_ABOUT THIS EXERCISE_
Select every line below containing the word "vaak".

** Opening EXTRACTED RECORDS block **

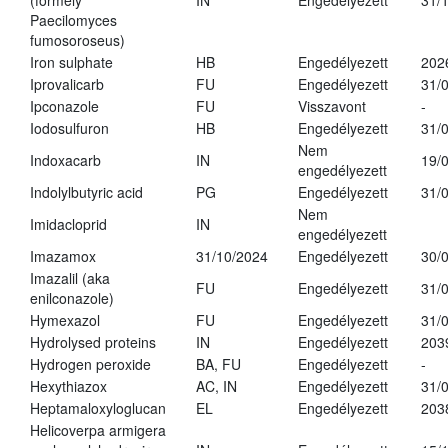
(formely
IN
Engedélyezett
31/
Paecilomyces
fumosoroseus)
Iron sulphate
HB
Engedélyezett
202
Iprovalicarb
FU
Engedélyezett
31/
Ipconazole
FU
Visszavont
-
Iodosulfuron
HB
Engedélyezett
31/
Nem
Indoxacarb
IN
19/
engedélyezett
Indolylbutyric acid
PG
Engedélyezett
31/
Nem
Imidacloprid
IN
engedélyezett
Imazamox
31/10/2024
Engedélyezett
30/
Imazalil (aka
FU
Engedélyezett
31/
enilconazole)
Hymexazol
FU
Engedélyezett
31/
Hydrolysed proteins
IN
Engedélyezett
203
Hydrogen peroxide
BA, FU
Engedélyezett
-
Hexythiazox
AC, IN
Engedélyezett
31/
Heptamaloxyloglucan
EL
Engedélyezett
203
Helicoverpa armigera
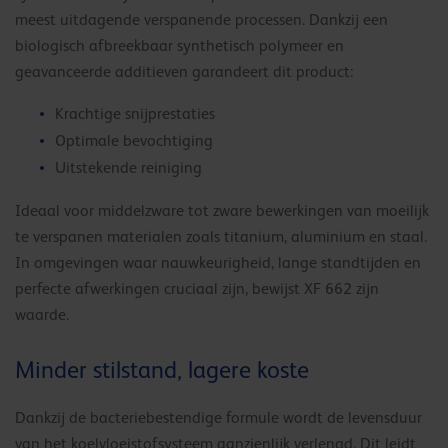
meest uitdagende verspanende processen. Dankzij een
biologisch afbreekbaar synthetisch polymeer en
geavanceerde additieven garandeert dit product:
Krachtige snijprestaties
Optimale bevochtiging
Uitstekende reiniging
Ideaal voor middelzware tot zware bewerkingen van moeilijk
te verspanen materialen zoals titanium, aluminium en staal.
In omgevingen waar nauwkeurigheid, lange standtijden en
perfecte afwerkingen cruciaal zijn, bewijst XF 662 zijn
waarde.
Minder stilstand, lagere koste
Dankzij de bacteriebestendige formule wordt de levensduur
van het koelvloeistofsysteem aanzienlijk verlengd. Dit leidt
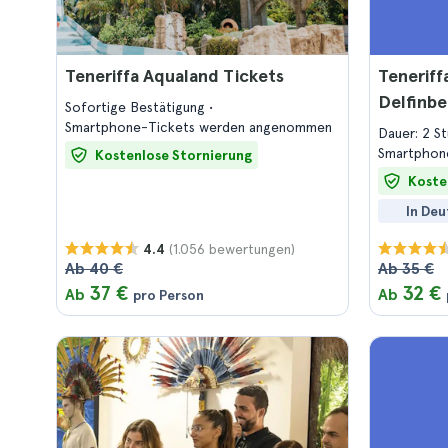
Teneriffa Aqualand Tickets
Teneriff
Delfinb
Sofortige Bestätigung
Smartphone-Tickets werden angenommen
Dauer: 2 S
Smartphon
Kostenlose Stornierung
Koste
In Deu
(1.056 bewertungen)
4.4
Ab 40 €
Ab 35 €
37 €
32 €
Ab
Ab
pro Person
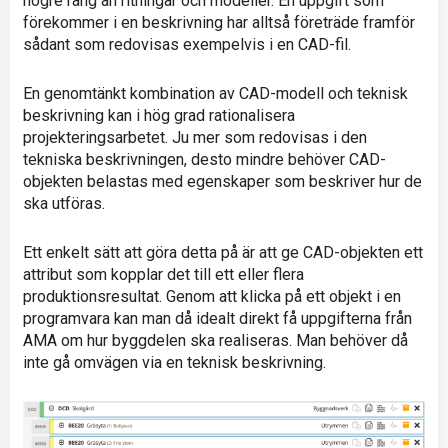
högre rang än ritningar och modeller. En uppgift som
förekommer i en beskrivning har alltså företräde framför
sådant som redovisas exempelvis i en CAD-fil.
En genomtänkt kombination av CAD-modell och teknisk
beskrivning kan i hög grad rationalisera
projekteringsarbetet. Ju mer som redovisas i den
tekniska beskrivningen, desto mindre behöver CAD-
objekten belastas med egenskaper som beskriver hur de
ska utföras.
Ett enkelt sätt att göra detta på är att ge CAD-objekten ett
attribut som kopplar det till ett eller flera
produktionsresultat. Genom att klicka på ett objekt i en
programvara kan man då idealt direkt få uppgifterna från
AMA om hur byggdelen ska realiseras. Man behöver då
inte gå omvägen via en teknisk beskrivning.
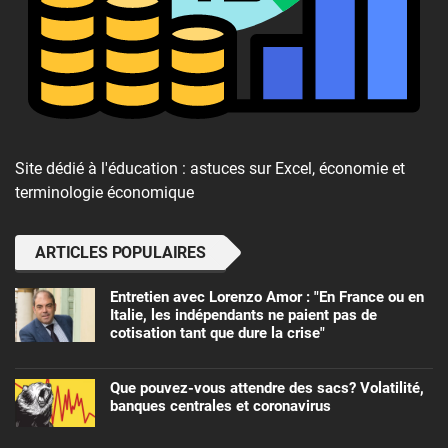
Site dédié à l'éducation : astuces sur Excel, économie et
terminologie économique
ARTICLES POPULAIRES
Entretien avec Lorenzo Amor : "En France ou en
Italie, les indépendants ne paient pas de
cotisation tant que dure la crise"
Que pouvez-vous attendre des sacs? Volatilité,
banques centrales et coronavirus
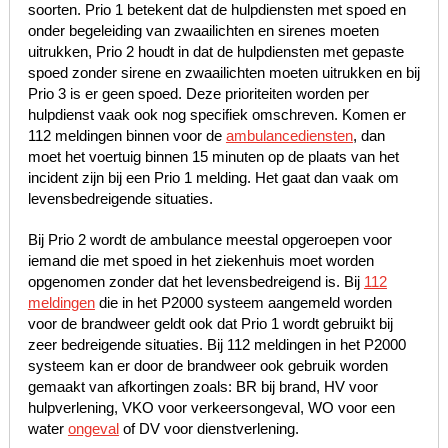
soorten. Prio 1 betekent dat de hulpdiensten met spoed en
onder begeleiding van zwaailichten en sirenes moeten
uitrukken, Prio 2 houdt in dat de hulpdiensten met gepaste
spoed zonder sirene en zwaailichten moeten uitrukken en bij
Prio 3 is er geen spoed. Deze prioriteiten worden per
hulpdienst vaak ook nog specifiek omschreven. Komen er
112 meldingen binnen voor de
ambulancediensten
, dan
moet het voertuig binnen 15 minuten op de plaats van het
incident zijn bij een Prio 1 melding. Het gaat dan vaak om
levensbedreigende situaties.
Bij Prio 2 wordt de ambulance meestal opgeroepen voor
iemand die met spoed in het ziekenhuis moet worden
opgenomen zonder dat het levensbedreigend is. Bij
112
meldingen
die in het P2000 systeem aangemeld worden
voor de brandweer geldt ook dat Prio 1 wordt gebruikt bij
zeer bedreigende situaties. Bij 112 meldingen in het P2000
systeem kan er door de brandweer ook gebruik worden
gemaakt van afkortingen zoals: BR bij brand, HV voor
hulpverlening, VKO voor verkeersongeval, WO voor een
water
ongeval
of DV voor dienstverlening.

** Closing EXTRACTED RECORDS block **

_TASK SOLUTION_
hulpdienst vaak ook nog specifiek omschreven. Komen er
incident zijn bij een Prio 1 melding. Het gaat dan vaak om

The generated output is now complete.